Here’s another example of incorrect transformation:
# /antiadblockmsg. (antiadblockfilters.txt: 85)
/(?:(*PRUNE).*?/)?antiadblockmsg\.
antiadblockmsg.*.
I don’t see how the function makePattern
could mangle this if it’s being sent correctly parsed url parts. That would narrow down the issue to the function parseUrl
. Also, there’s only a single instance of the string antiadblockmsg
so why are there two privoxy rules for /antiadblockmsg.
. Do you agree @wmyrda or have I missed something?
The issue is definitely in parseUrl
. I’ve been playing around with Debug.Trace
statements with a single-rule test.txt
file and see that this function currently returns the observed list of (incorrect) [String]
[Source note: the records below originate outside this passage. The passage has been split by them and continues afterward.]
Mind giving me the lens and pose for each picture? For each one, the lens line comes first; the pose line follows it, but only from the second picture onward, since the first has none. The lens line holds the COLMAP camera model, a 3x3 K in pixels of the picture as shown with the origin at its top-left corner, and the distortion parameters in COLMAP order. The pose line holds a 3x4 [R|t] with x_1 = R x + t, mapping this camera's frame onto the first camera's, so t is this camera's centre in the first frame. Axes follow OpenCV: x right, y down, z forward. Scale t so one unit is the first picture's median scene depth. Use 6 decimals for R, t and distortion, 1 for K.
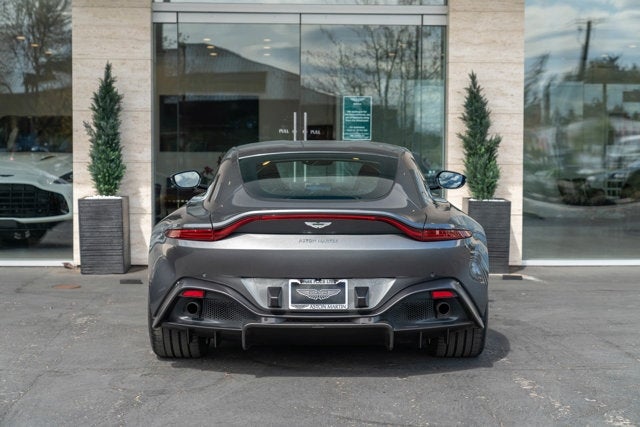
lens RADIAL K [[1221.0, 0, 293.1], [0, 1221.0, 205.3], [0, 0, 1]] dist [-0.031826, 0.000000]
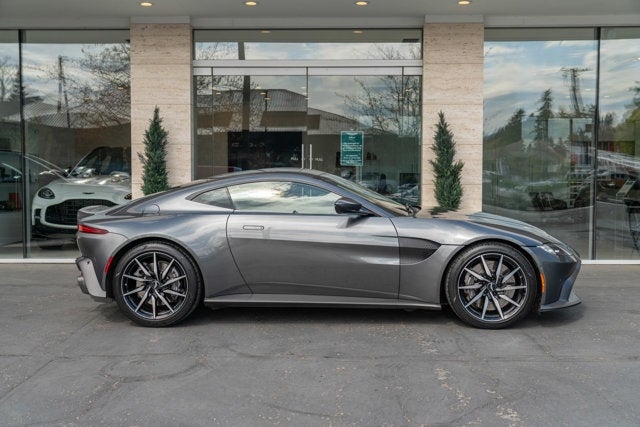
lens RADIAL K [[893.7, 0, 288.1], [0, 893.7, 202.3], [0, 0, 1]] dist [-0.021282, 0.000000]
pose [[0.997051, -0.001103, -0.076731, 0.059657], [0.000677, 0.999984, -0.005575, -0.010040], [0.076736, 0.005507, 0.997036, 0.063109]]
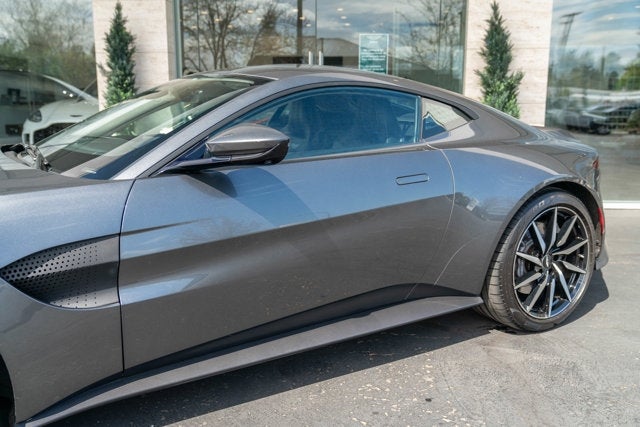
lens RADIAL K [[636.7, 0, 295.6], [0, 636.7, 222.5], [0, 0, 1]] dist [-0.007072, 0.010402]
pose [[0.986107, 0.024681, -0.164269, 0.081353], [-0.000601, 0.989424, 0.145050, -0.013324], [0.166112, -0.142936, 0.975693, 0.479191]]
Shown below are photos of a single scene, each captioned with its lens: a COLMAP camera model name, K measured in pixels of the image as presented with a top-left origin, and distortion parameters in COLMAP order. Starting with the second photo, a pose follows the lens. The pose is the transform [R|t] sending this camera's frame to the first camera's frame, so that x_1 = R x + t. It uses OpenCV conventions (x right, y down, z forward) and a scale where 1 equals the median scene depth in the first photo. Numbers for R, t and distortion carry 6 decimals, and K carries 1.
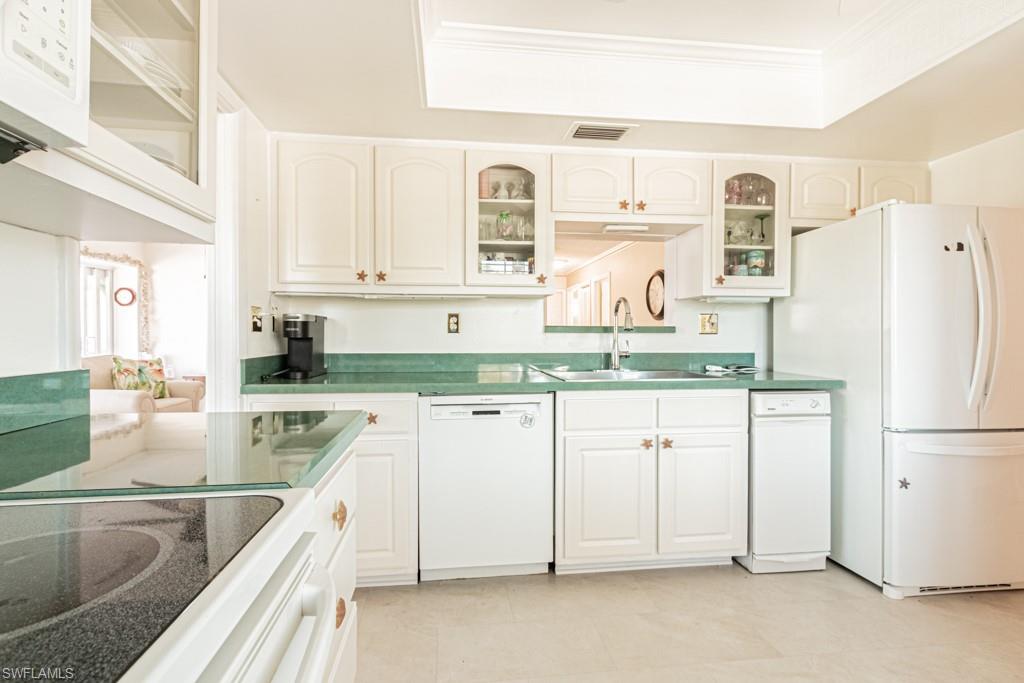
lens RADIAL K [[477.9, 0, 507.5], [0, 477.9, 338.1], [0, 0, 1]] dist [0.001900, -0.001308]
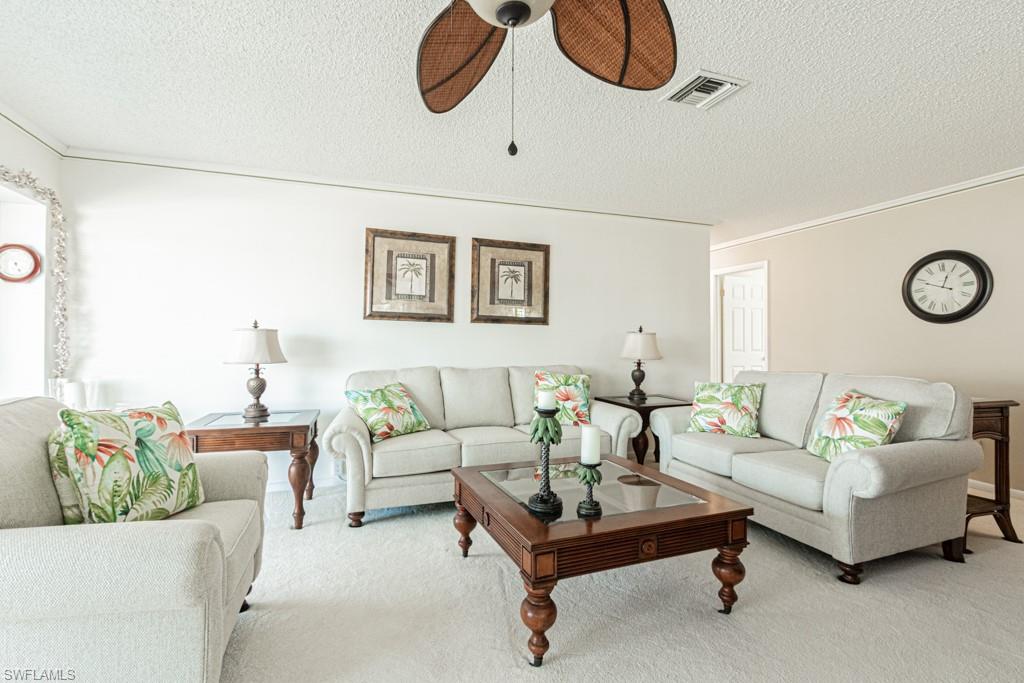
lens RADIAL K [[477.9, 0, 508.6], [0, 477.9, 337.8], [0, 0, 1]] dist [0.001900, -0.001308]
pose [[0.977388, 0.005349, 0.211388, -0.352056], [-0.001659, 0.999843, -0.017629, -0.003489], [-0.211450, 0.016880, 0.977243, 0.359984]]
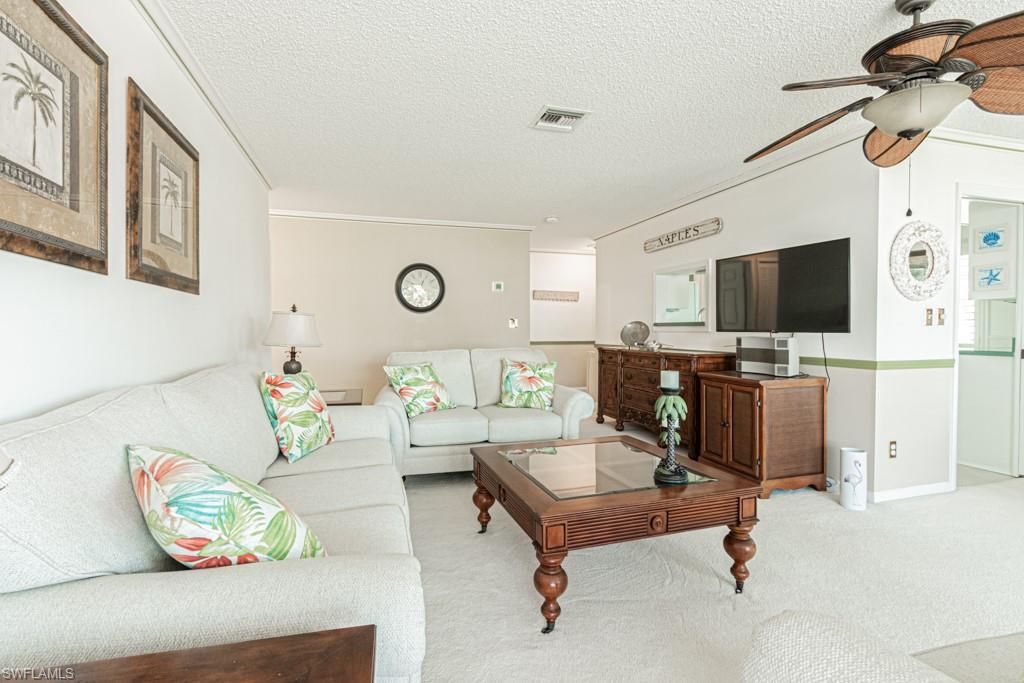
lens RADIAL K [[477.9, 0, 509.0], [0, 477.9, 334.5], [0, 0, 1]] dist [0.001900, -0.001308]
pose [[-0.182601, -0.011506, 0.983120, -0.546895], [0.005894, 0.999901, 0.012797, -0.004509], [-0.983169, 0.008131, -0.182515, 0.769947]]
s that appear in ab2p.action
when the rule is a query with an initial /
.
Focus attention on fixing urlParse
.
These rules illustrate this function working correctly and incorrectly:
/foo.
/bar1.html
bar2.html
?q=bar3.html
*/ads/*
/banner/*/img^
||ads.example.com^
Incorrect:
/foo.
/(?:(*PRUNE).*?/)?foo\.
foo.*.
/bar1.html
/(?:(*PRUNE).*?/)?bar1\.html
bar1.html*.
bar2.html
/(*PRUNE).*?bar2\.html
.*bar2.html*.
Correct:
?q=bar3.html
/(*PRUNE).*?\?q=bar3\.html
*/ads/*
/(?:(*PRUNE).*?/)?ads/(*PRUNE).*?
/banner/*/img^
/(?:(*PRUNE).*?/)?banner/(*PRUNE).*?/img[^\w%.-]
||ads.example.com^
.ads.example.com
Fixing this will require deconstructing the functional syntax used throughout urlParse
.
I fixed these issues and others in the latest commit, e6bc337#diff-65132c467ce6dbf2a88b898ab223a563. I tested many different patterns and believe that rule parsing is working correctly now.
The function urlParse
is amazing amalgamation of Monads and Text.Parsec
functions.
A few comments if this must ever be revisited:
- Debugging these parsing Monads is pretty tough. See
parsec-trace
andDebug.Trace
, although I wasn’t ever able to get parser tracing going well. - Personally, both for readability and debugging, I would’ve used regex’s to parse the patterns.
adblock2privoxy
takes a lot of CPU cycles and memory to process the major Easylist files mentioned on theREADME.md
page. I suspect this may have to do with the efficiency of the very general parsing approach used in PatternConverter.hs.